WHAT IS NEEDED
Update the listing below by replacing each "catalogue" with "catalog" and leaving every other part unchanged.

━━━ DATA FOR THIS EXERCISE

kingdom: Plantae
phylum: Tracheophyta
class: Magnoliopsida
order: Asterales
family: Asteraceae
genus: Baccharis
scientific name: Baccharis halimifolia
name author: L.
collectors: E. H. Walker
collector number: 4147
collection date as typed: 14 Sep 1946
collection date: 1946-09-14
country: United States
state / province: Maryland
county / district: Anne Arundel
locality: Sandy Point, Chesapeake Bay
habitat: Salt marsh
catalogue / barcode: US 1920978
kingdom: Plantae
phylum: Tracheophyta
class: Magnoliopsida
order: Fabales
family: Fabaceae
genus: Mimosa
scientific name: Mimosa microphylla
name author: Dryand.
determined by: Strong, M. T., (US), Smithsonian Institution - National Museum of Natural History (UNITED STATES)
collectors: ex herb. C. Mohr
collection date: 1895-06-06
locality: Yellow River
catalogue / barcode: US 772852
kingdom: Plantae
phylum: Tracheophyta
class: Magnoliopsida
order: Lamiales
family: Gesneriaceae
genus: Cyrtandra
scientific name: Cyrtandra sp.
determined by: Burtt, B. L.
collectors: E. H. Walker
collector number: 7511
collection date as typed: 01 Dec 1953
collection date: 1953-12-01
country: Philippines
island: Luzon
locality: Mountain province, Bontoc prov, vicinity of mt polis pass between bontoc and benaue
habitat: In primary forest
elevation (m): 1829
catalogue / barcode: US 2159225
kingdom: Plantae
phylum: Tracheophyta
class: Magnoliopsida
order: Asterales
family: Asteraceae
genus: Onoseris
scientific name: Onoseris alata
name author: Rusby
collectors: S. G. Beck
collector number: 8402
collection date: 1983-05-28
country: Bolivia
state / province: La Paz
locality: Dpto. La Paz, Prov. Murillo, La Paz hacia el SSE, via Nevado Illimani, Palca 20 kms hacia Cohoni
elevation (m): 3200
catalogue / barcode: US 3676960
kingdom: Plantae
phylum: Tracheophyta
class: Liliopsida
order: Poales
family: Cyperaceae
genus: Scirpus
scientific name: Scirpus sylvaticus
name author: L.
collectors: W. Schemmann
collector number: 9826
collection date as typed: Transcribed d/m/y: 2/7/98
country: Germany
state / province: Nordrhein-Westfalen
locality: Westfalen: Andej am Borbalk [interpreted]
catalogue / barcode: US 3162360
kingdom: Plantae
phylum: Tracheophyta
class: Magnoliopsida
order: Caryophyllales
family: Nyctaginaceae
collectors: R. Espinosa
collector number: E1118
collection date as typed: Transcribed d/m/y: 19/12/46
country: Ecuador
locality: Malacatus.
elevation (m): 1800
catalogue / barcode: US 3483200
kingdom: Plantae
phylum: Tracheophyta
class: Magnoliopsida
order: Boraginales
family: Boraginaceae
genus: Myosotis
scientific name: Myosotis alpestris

━━━━━━

OUTPUT FOR THIS EXERCISE
kingdom: Plantae
phylum: Tracheophyta
class: Magnoliopsida
order: Asterales
family: Asteraceae
genus: Baccharis
scientific name: Baccharis halimifolia
name author: L.
collectors: E. H. Walker
collector number: 4147
collection date as typed: 14 Sep 1946
collection date: 1946-09-14
country: United States
state / province: Maryland
county / district: Anne Arundel
locality: Sandy Point, Chesapeake Bay
habitat: Salt marsh
catalog / barcode: US 1920978
kingdom: Plantae
phylum: Tracheophyta
class: Magnoliopsida
order: Fabales
family: Fabaceae
genus: Mimosa
scientific name: Mimosa microphylla
name author: Dryand.
determined by: Strong, M. T., (US), Smithsonian Institution - National Museum of Natural History (UNITED STATES)
collectors: ex herb. C. Mohr
collection date: 1895-06-06
locality: Yellow River
catalog / barcode: US 772852
kingdom: Plantae
phylum: Tracheophyta
class: Magnoliopsida
order: Lamiales
family: Gesneriaceae
genus: Cyrtandra
scientific name: Cyrtandra sp.
determined by: Burtt, B. L.
collectors: E. H. Walker
collector number: 7511
collection date as typed: 01 Dec 1953
collection date: 1953-12-01
country: Philippines
island: Luzon
locality: Mountain province, Bontoc prov, vicinity of mt polis pass between bontoc and benaue
habitat: In primary forest
elevation (m): 1829
catalog / barcode: US 2159225
kingdom: Plantae
phylum: Tracheophyta
class: Magnoliopsida
order: Asterales
family: Asteraceae
genus: Onoseris
scientific name: Onoseris alata
name author: Rusby
collectors: S. G. Beck
collector number: 8402
collection date: 1983-05-28
country: Bolivia
state / province: La Paz
locality: Dpto. La Paz, Prov. Murillo, La Paz hacia el SSE, via Nevado Illimani, Palca 20 kms hacia Cohoni
elevation (m): 3200
catalog / barcode: US 3676960
kingdom: Plantae
phylum: Tracheophyta
class: Liliopsida
order: Poales
family: Cyperaceae
genus: Scirpus
scientific name: Scirpus sylvaticus
name author: L.
collectors: W. Schemmann
collector number: 9826
collection date as typed: Transcribed d/m/y: 2/7/98
country: Germany
state / province: Nordrhein-Westfalen
locality: Westfalen: Andej am Borbalk [interpreted]
catalog / barcode: US 3162360
kingdom: Plantae
phylum: Tracheophyta
class: Magnoliopsida
order: Caryophyllales
family: Nyctaginaceae
collectors: R. Espinosa
collector number: E1118
collection date as typed: Transcribed d/m/y: 19/12/46
country: Ecuador
locality: Malacatus.
elevation (m): 1800
catalog / barcode: US 3483200
kingdom: Plantae
phylum: Tracheophyta
class: Magnoliopsida
order: Boraginales
family: Boraginaceae
genus: Myosotis
scientific name: Myosotis alpestris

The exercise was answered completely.